Consul General Y.K. Sinha cautioned that for every high flying NRI, there were a dozen semi-skilled and unskilled laborers living abysmal lives to support families at home, where no openings exist for them. Surely, much needs to be done for this sector. He also spoke about the efforts of his office in increasing the non-oil trade quoting facts and figures, mentioning that many new areas for trade remained unexplored. H.E. Sudhir Vyas, India’s Ambassador stressed that the Gulf NRIs needed to come together as a tight knit group, focusing as one to benefit all, rather than pulling in different directions thereby presenting a disjointed image and front. Jasjit Jaaj very kindly summarized the proceedings and expressed appreciation for all the help and cooperation that the NRI Institute had received from the people of the Gulf. Star Achiever Awards were presented to Sheikh Mazen Khalifa Allahiq Al Nuaimi, NRI Members of Parliament: Madhu Goud Yskhi and Abdul Wahab P V; Yusuffali M A, B R Shetty, Trinetra Bajpai, Abdul Kader, J. R Gangramani, Dr & Prof. Dawood Al Azdi and Tony Jashanmal, Dr. Rami Ranger, President, NRI Institute UK Chapter presented a plaque to H.E. Sudhir Vyas.
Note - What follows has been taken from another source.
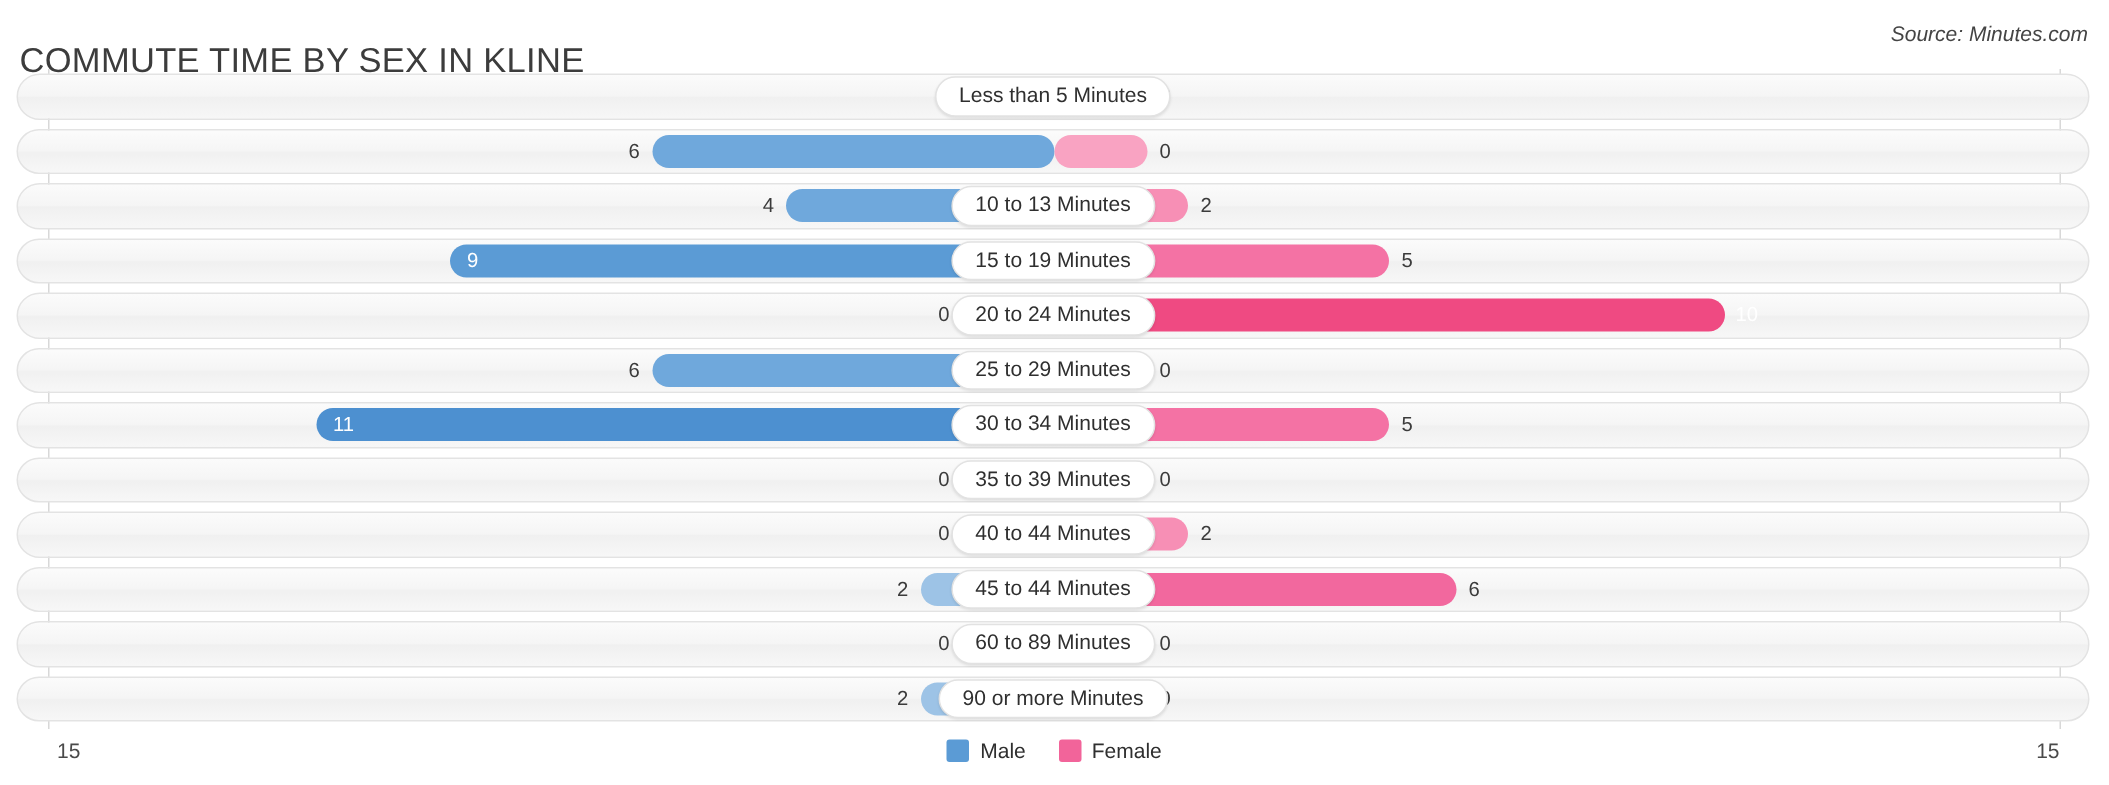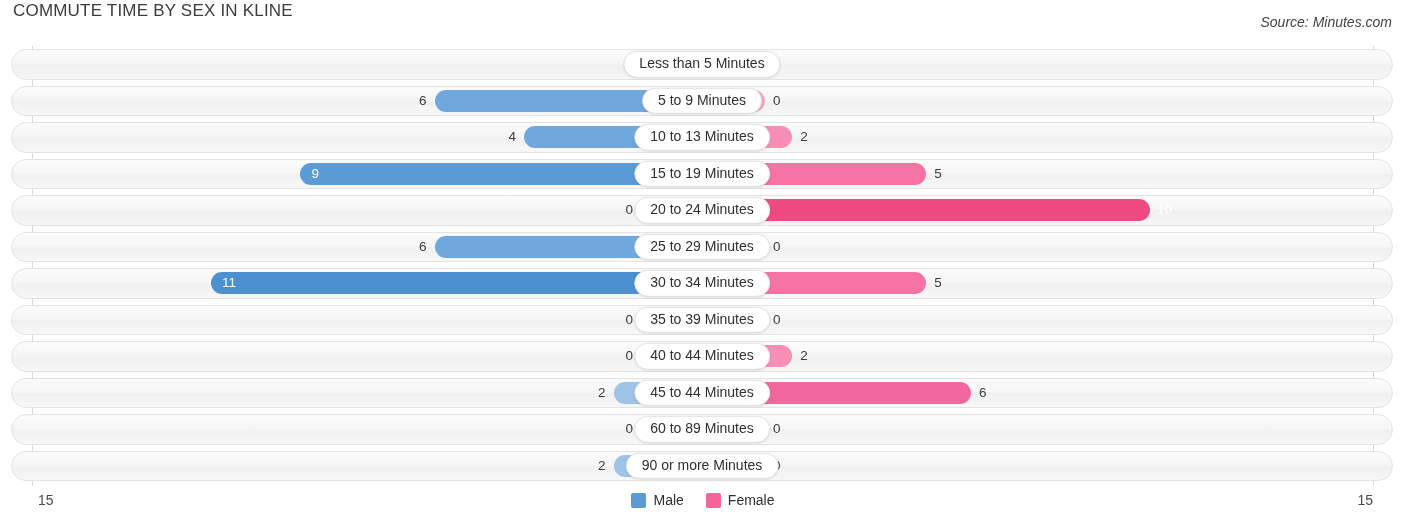"COMMUTE TIME BY SEX IN" .chart-title { font-size: 17px -> 23px; top: 1px -> 27px }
The event was sponsered by Group 4 Falck, Bank of Baroda, Indian Airlines, Home Developers (India), Air India, ESC, Khaleej Times, Afro-Asian Insurance Service (UK & India), M & S House of Design (India), Sun Oil Ltd. (UK) and India Tourism.

Courtesy Niloufar Tekchand

NRI Institute News letter
After a week of Kerry-ya-Bush, the IT stocks are up, reacting to the Bush win and the burial of the Outsourcing Scare. Bobby Jindal has an impressive showing, India is shining and the warm winter sunshine invites you to visit India. The fruits of labour are sweet, and it is showing in the United Kingdom: of the integrated minorities, the Sikhs form the highest percentage amongst homeowners.
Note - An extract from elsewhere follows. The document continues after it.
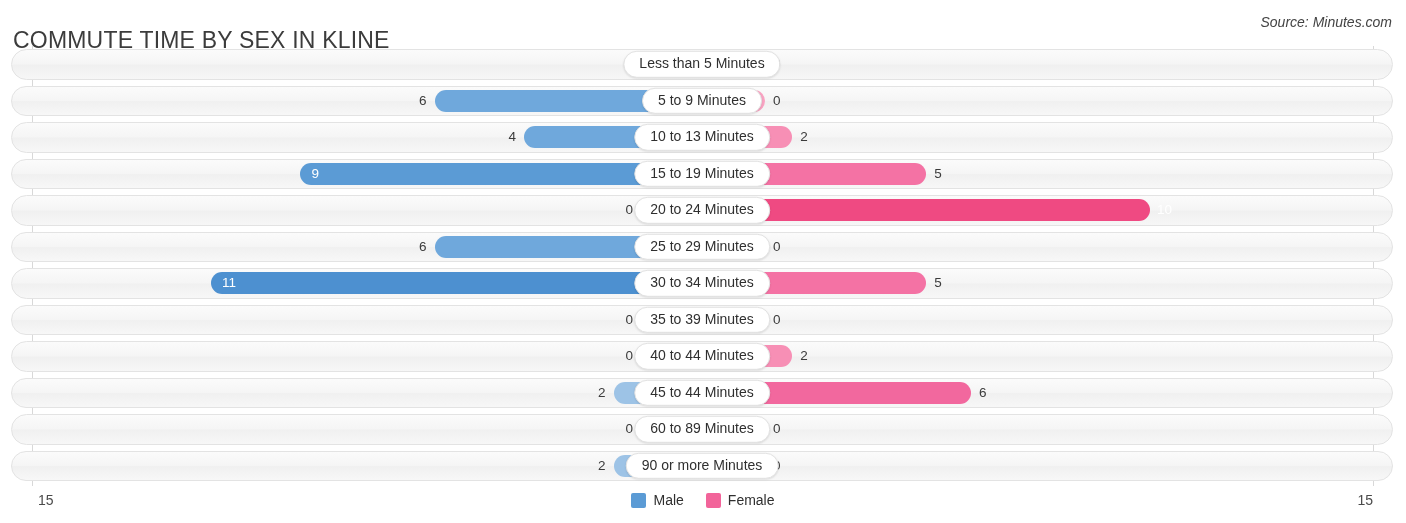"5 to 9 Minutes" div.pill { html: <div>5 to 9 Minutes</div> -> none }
Vidya Chhabria heading the Jumbo Group, is listed in Fortune’s 50 Most Powerful Women in International Business. Certainly a role model to be looked up to, as this list concerns itself with women who exercise their writ in terms of decision making, not for merely holding stock. Quietly but surely, women heading renowned organizations in Apna Bharat are increasing, in itself an advocacy for gender equality, female literacy and higher education.

A welcome amendment in the citizenship laws of Saudi Arabia, entitling expats living in the country for ten or more years to apply for citizenship of the Kingdom, speaks volumes about the vision and judicious discernment of its rulers.